Skipping past skippable video ads has become an “ingrained behavior” for most consumers, according to results of a media trial released this morning by IPG Mediabrands’ Magna and Media Lab units.
Seventy-six percent of consumers said they skip the ads because it is an ingrained habit, the study found.
“This is further exacerbated by the fact that not only do the majority skip ads, but they do so right away,” the IPG units note in the report, adding that a primary reason why consumers complete skippable ads has to do with whether they are relevant to them and whether they are currently “in-market” for the product or service being advertised.
“In-market audiences are more swayed by pre-existing brand affinities,” they explained, adding that “everyone else tends to just ‘wait it out.’”
On the plus side, Magna Senior Vice President-Intelligence Solutions Strategy Kara Manatt said the media trial identified “viable solutions” to improve the viewing of skippable ads.
“While skipping is an ingrained behavior, more succinct ads, coupled with human connection and good storytelling, will help brands more deeply engage with its audiences,” she stated.

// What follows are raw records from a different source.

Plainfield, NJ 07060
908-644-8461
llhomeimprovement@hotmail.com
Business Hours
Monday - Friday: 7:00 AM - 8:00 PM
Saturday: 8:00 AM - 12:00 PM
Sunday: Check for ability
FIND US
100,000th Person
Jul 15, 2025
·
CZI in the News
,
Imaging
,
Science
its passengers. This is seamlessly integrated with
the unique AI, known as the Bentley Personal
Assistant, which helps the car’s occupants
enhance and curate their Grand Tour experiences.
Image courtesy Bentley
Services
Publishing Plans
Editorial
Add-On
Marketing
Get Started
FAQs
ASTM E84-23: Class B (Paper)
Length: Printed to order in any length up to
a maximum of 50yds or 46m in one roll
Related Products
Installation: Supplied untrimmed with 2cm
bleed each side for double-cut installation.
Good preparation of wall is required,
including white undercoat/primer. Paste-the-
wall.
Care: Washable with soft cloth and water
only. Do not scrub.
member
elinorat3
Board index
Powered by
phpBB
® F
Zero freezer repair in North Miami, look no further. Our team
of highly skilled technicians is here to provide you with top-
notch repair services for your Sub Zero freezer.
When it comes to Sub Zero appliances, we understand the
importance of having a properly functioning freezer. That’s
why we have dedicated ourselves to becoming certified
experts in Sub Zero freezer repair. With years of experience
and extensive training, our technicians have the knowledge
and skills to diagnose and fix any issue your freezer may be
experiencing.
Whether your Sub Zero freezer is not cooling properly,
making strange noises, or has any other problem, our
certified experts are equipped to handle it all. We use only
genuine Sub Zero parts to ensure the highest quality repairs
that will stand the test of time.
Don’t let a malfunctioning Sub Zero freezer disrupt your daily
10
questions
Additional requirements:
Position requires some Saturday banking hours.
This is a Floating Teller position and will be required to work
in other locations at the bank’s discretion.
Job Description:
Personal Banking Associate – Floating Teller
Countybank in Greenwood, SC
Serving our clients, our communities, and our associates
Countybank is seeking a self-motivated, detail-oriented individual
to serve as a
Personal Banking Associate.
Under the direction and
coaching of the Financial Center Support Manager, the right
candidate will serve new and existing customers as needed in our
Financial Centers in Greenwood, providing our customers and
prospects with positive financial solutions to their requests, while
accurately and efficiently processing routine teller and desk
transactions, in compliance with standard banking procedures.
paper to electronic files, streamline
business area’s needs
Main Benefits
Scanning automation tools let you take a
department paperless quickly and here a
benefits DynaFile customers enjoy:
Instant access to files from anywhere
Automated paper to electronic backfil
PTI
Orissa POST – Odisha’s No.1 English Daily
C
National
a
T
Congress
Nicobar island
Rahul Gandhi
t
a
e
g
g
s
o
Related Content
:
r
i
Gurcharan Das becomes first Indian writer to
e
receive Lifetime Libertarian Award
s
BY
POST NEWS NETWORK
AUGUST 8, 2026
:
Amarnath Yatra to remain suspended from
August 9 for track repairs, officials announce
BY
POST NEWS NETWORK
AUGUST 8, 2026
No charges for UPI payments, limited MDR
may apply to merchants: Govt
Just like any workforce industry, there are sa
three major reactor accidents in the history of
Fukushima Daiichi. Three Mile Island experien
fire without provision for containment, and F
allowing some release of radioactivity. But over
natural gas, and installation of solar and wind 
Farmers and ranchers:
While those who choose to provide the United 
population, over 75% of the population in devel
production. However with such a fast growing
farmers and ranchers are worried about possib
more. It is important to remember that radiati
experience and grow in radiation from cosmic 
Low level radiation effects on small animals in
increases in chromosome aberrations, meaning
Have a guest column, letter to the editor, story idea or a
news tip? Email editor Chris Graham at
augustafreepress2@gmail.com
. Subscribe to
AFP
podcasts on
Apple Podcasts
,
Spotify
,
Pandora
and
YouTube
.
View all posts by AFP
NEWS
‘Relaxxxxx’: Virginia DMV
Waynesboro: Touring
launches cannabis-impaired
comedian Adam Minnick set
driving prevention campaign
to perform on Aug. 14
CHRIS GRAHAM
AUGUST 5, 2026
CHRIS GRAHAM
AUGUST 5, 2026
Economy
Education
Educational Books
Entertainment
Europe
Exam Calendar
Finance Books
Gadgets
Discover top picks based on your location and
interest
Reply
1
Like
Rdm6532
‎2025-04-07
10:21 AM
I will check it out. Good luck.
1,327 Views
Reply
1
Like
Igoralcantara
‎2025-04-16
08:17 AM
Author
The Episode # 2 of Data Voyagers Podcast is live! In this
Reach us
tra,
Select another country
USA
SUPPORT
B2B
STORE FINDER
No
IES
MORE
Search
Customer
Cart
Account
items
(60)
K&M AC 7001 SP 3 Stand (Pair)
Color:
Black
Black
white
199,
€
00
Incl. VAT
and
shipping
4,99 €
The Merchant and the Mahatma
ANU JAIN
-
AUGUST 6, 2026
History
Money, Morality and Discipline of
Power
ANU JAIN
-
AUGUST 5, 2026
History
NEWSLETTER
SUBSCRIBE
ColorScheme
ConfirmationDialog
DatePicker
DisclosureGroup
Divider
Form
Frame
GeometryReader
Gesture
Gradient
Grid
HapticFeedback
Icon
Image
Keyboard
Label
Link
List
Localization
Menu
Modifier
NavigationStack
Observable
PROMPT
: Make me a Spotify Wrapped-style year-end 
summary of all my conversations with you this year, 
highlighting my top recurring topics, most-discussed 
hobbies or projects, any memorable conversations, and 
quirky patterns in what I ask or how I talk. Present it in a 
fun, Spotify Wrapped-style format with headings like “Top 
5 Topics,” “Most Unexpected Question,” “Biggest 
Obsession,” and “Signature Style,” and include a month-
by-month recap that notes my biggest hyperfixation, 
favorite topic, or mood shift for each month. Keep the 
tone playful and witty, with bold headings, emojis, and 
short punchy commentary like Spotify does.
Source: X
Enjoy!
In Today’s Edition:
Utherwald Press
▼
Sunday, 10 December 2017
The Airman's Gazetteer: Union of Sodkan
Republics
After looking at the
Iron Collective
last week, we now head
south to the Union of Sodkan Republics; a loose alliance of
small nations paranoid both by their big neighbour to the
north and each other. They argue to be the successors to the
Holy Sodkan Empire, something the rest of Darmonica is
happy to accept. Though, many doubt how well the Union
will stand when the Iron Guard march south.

The report recommends that advertisers consider using six-second, non-skippable ads, which “substantially increase both higher and lower funnel metrics and provide impressive value compared to skipped ads,” as a way to complement their skippable pre-roll campaign.The insights were gleaned from a study of 11,338 users who were recruited from a representative online panel. They were given an initial survey with demographic and media consumption questions, and then directed to a content video of their choosing. Before viewing the ad and content, they were also asked to turn on their webcam so that emotion and attention could be tracked throughout the experience. After choosing a piece of content that was indicative of their normal media consumption habits, participants were randomized into one of the 108 test cells involved in the study that determined what type of pre-roll ad was served. Each participant had 2-3 video experiences, depending on the type of test cells they were randomized into. Passive data collection took place during the ad experience, such as interactions, time spent with the ad, etc. Afterwards, participants completed a survey that measured traditional branding metrics and qualitative feedback.